No doubt this German effort and other great aviation rivalries added to the zeal with which the Pan Am base was fitted for the U.S. Airline’s own surveys. (Survey was the official term used to describe the testing of heretofore uncharted air routes.) Announcements of the upgrade to over-ocean airbase was made April 2, 1937. On June 18, Pan Am’s first commercial passengers to be flown over the northern Atlantic were carried from Port Washington to Bermuda. In order to gain landing rights in Crown territories, the U.S. agreed to permit Imperial Airways, the British Precursor to BOAC and later British Airways to land in Port Washington.

Icing conditions forced the airlines to relocate Bermuda service to Baltimore the following November. Weekly service from Port Washington resumed April, 1938 and again in 1939. Rates to Bermuda in June of 1938 including air, hotel and meals were $172 per person for seven days and $262 for 16 days in Depression dollars, this translated into a tariff that only the patricians could afford.

When it came time to chart the vast ocean that until then only daredevils as Linberg, Wrong Way Corrigan and Beryl Markham had flown, it was predetermined that surveys would be done reciprocally. Pam Am would depart Port Washington on July 3, 1937 in its Clipper III, with Captain Harold Gray and a crew of seven aboard at the same time Imperial Airways “Caledonia” with Captain Wilcockson in command, left Southampton, England for Port.

All backers (Imperial was not only flying for the Crown but also France and Germany) would share their results and the unwritten rule was that all glory would get equal pay. So, even though the Pan Am boat reached European landfall on target and within six minutes of its estimated arrival time and Caledonia missed Newfoundland altogether and had to backtrack, arriving one and a half hours late, the press gave them equal standing.

While this example of one upmanship is dear to the hearts of the crew who flew her, other aspects of the 15-day, 7,000-mile Clipper III flight interest historians. Among them are the fact the first airline weather map made for the North Atlantic was utilized and the first “commercial’ aircraft siting of an ice berg was reported to the U.S. Coast Guard.

Even though Captain Gray responded to the Irish press that the trip “was a nice little joyride,” it was hardly a lark. Navigation prowness and extreme vigilance accounted for dead-on landfall at the River Shannon, but it was strong nerve that actually got the crew there.

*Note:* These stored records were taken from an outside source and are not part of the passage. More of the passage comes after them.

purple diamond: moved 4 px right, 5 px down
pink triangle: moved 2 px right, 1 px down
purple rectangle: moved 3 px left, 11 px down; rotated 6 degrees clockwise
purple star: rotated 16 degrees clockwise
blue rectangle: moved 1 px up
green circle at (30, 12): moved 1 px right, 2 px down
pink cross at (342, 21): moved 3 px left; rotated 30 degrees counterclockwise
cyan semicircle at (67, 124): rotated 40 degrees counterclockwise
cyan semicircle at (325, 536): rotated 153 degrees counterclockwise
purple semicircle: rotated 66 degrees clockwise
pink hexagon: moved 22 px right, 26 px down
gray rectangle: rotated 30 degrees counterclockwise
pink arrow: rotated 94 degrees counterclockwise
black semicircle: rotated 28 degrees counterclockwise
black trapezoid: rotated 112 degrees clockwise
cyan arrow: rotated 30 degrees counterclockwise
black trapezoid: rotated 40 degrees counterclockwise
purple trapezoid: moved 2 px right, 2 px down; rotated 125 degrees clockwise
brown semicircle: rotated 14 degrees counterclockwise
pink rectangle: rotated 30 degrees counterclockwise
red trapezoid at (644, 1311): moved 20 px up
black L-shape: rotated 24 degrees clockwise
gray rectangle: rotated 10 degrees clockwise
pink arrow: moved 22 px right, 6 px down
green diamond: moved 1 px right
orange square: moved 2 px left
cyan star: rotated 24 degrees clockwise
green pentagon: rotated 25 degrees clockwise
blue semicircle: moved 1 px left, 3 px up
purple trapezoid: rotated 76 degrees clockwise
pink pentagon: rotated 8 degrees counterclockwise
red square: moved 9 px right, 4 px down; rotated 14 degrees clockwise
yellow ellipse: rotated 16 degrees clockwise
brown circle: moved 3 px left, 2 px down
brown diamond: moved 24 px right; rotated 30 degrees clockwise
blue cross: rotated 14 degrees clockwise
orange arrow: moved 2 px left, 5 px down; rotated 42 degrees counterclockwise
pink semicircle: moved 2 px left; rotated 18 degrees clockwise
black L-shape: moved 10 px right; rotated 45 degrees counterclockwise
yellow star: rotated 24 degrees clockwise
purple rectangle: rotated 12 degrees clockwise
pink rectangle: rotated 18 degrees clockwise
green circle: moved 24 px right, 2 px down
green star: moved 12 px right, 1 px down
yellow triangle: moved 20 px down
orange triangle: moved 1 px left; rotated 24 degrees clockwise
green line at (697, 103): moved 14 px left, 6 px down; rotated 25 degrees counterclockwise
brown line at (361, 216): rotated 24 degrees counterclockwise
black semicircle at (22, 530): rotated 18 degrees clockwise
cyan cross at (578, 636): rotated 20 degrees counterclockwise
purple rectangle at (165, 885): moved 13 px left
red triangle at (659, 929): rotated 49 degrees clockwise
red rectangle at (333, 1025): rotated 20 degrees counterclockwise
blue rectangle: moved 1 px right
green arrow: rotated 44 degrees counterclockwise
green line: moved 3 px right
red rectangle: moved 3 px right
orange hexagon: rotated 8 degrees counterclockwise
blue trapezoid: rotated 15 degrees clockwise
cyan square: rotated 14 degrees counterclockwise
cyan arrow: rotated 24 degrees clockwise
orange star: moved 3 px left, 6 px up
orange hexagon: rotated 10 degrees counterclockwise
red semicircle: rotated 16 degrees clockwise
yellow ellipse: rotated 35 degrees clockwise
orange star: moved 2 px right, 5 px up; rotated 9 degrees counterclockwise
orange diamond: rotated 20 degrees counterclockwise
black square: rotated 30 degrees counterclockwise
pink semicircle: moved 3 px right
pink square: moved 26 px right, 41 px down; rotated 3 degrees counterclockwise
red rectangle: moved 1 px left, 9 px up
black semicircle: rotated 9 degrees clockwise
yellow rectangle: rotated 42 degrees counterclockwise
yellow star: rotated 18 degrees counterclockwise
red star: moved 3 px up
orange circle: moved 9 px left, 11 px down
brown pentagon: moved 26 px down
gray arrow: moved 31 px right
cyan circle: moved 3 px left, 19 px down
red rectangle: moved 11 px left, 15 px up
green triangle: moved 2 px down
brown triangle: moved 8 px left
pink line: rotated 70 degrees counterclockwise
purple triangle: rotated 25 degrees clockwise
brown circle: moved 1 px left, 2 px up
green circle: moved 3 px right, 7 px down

Being the 11th aircraft to succeed after 86 attempts to cross the Atlantic was less important than the other points the survey set out to prove. As one newspaper reporter put it, Pan Am proved that crossing the Atlantic was out of the realm of stunt flying and within the grasp of commercial aviation. And that grasp encompassed Port Washington. Fifteen hundred spectators turned out to greet the Clipper on her return home.